Marietje Schaake, députée européenne dirigeant la mission d’observation de l’UE, dénonce une compréhension partisane dans une société kényane « polarisée » : « Nous sommes critiqués pour presque tout ce que nous disons, par un camp ou par l’autre. » Elle estime également que de nombreux médias, kényans et internationaux, ont ignoré les nuances de son rapport préliminaire, souvent réduites à une phrase. « Les médias cherchent une réponse à une question, à savoir : “Les élections étaient-elles libres et justes ? »

Jeffrey Smith, directeur exécutif de Vanguard Africa, organisation américaine promouvant des élections libres et transparentes, soutient que les remarques des observateurs équivalaient à approuver le scrutin et dénonce plus généralement un manque de considération pour l’Afrique dans l’« inconscient collectif » : « Le niveau considéré comme acceptable pour des élections en Afrique est tellement bas qu’il est devenu vide de sens.
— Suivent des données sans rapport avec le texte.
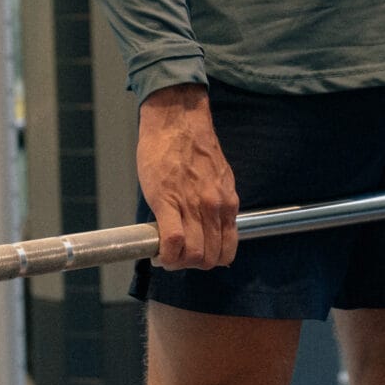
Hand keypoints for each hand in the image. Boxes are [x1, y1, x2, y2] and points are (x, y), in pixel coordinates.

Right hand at [137, 83, 238, 269]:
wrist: (176, 120)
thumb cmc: (191, 146)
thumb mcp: (216, 178)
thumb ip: (216, 203)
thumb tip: (210, 227)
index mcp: (227, 203)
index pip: (227, 250)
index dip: (210, 261)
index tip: (195, 256)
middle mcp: (215, 208)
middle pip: (210, 259)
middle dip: (192, 265)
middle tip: (176, 256)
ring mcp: (194, 206)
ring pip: (194, 256)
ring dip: (177, 262)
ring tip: (166, 254)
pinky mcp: (168, 201)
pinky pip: (173, 242)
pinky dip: (166, 255)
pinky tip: (157, 252)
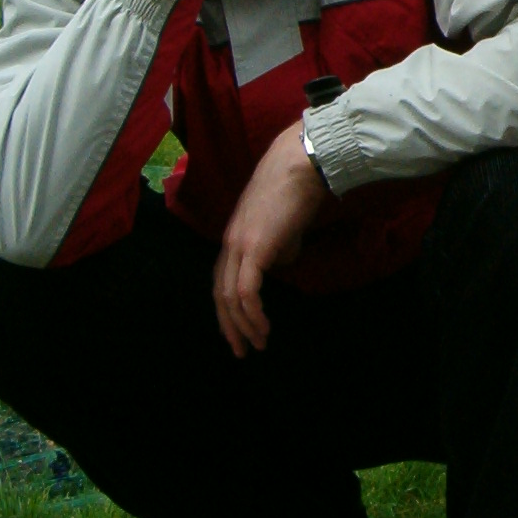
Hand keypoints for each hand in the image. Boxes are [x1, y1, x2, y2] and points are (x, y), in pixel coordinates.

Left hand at [213, 123, 325, 355]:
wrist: (298, 167)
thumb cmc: (295, 190)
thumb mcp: (285, 226)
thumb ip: (278, 247)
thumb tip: (279, 263)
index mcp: (234, 238)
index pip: (223, 280)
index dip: (228, 308)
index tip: (240, 329)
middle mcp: (229, 244)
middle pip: (219, 294)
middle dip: (229, 326)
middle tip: (240, 350)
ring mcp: (238, 246)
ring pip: (230, 297)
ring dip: (243, 325)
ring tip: (258, 344)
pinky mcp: (253, 249)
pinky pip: (246, 292)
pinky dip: (252, 314)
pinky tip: (263, 327)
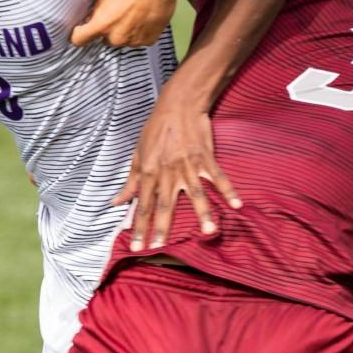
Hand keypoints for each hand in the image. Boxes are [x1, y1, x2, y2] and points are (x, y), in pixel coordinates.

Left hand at [70, 0, 186, 48]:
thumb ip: (97, 9)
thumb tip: (92, 17)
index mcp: (102, 24)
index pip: (79, 40)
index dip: (79, 34)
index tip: (81, 31)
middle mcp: (117, 37)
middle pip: (104, 40)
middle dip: (108, 30)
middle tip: (117, 14)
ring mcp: (133, 41)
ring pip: (122, 40)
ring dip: (124, 31)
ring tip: (133, 13)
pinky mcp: (148, 41)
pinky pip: (138, 40)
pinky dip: (139, 32)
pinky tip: (142, 18)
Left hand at [112, 95, 240, 251]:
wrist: (178, 104)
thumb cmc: (156, 129)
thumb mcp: (137, 154)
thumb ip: (129, 182)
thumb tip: (116, 202)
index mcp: (149, 172)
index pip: (142, 205)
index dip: (139, 227)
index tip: (136, 247)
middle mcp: (168, 172)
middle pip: (165, 205)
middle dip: (162, 228)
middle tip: (160, 248)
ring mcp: (188, 165)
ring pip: (195, 194)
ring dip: (203, 213)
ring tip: (210, 232)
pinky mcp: (205, 158)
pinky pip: (218, 177)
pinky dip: (228, 190)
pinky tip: (236, 205)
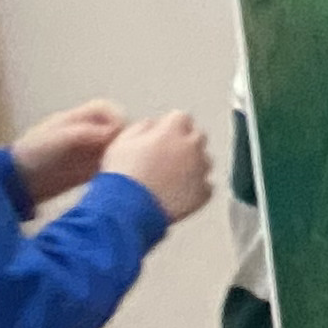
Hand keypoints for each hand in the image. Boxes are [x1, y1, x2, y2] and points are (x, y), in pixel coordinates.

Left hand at [8, 102, 128, 201]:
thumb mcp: (57, 139)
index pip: (106, 109)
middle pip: (116, 127)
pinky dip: (117, 169)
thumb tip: (114, 132)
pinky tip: (115, 177)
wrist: (18, 181)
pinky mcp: (90, 170)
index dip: (116, 118)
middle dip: (124, 137)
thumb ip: (85, 132)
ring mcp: (89, 151)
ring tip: (122, 166)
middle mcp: (87, 131)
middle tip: (125, 153)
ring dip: (124, 154)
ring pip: (117, 146)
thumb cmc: (34, 154)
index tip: (119, 134)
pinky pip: (111, 164)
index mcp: (77, 118)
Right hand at [100, 110, 214, 221]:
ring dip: (192, 165)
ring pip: (204, 161)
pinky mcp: (203, 193)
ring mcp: (200, 171)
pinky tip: (176, 193)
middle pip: (197, 136)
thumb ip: (142, 127)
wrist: (127, 210)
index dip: (170, 125)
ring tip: (168, 178)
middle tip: (166, 156)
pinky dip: (195, 187)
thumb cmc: (122, 177)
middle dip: (184, 142)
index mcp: (171, 131)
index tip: (163, 134)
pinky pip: (205, 185)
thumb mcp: (122, 142)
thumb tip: (152, 124)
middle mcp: (191, 147)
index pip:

Maintenant, quand les observateurs disent que des élections sont pacifiques, tout le monde entend libres, justes et crédibles”. »

Au point de remettre en question les missions d’observation régulièrement décriées ?

Pour l’écrivain nigérien Seidik Abba, qui critique sur le site du Monde Afrique (journal Le Monde) le « mercenariat » d’anciens chefs d’Etat ou ministres qui « reprennent leur avion au lendemain du scrutin », le cas kényan prouve que l’observation électorale en Afrique « telle qu’elle est pratiquée (…) est une mascarade qui doit tout simplement être abandonnée ».

Mais, pour l’ICG, « les observateurs, au même titre que les médias et d’autres organisations extérieures, peuvent jouer un rôle essentiel pour dissuader les abus et améliorer l’ambiance dans des environnements très polarisés », notamment en vue de la nouvelle présidentielle prévue le 17 octobre, qui sera âprement disputée.